The bop-bag provides a safe place for a child to express those big emotions; emotions the child may not fully understand.  Sometimes anger or anxiety can be overwhelming.  A child might need to actually hit something to get the frustration out or open the door to understanding the emotion/behavior.  

Children learn by doing, experiencing, and (symbolically) playing.  

Redirection is the first step to dealing with aggressive or inappropriate behavior.  It's important the parent provides an outlet for the behavior, but gets to the root of the issue.  So, use the bop-bag for an acceptable outlet, but observe what leads up to the inappropriate behavior.  After the child has expressed his or her emotions by acting out on Bobo, let there be a teaching moment.  Get on your child's communication level and communicate.  Let him know it's ok to be angry.  Every one experiences anger, but it how we deal with the anger that matters.  Always remember: Consistency is key.  Consistency is comfort to a child.  

If your child has severe behavioral issues contact a professional: pediatrician, play therapist, or speech pathologist.  Often, your pediatrician will be able to refer you to a play therapist or help you decide if your child's behavior is stemming from a speech issue.  You can always google RPT (registered play therapist) in your area.  

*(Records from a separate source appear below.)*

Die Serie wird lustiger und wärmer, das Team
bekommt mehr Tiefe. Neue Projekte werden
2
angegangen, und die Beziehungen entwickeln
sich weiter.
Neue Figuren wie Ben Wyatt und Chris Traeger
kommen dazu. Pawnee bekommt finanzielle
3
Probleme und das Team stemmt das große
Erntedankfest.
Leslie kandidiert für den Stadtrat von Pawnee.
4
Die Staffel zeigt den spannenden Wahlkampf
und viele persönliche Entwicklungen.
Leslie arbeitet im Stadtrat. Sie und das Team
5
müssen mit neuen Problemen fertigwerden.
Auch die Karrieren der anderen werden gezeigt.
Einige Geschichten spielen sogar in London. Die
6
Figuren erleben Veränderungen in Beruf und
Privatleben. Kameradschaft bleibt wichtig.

If your child is going through normal moments of acting out or learning how to deal with big emotions, try using a bop-bag as a redirection tool.  Find what works for your family. And if ever you are worried about your child, contact a professional for help.  Good counselors want to be a team with your family.  They will recognize your worth as a parent, which is a whole other post :)

Here is an inexpensive bop-bag example:

You can find these inflatable bop-bags at Walmart, Target, or Toy R Us. But, my favorite places to find them are Ross Dress for Less, Marshalls, or TJMaxx-- I find them there for $2.99! They are cheap for a reason.  They can leak.  I found this out with my grad practicum.. water every where.  It lasted a semester for me.  My advice is to put sand in the bottom for weight.  Then hot glue the opening shut.  Also, for good measure you can use duck tape on the bottom.  I bought black duck tape, and it makes it look like a part of the bag/ keeps everything in. My almost two-year-old has one :)

Last thing, sometimes kids hitting bop-bags are just plain FUN!!  So don't read too much into something.  Let fun be fun, but use a bop-bag to redirect the not so fun behaviors.


Reference

Landreth, G. (2012). Play therapy the art of the relationship. (3rd ed.). New York City: Taylor & Francis Group, LLC.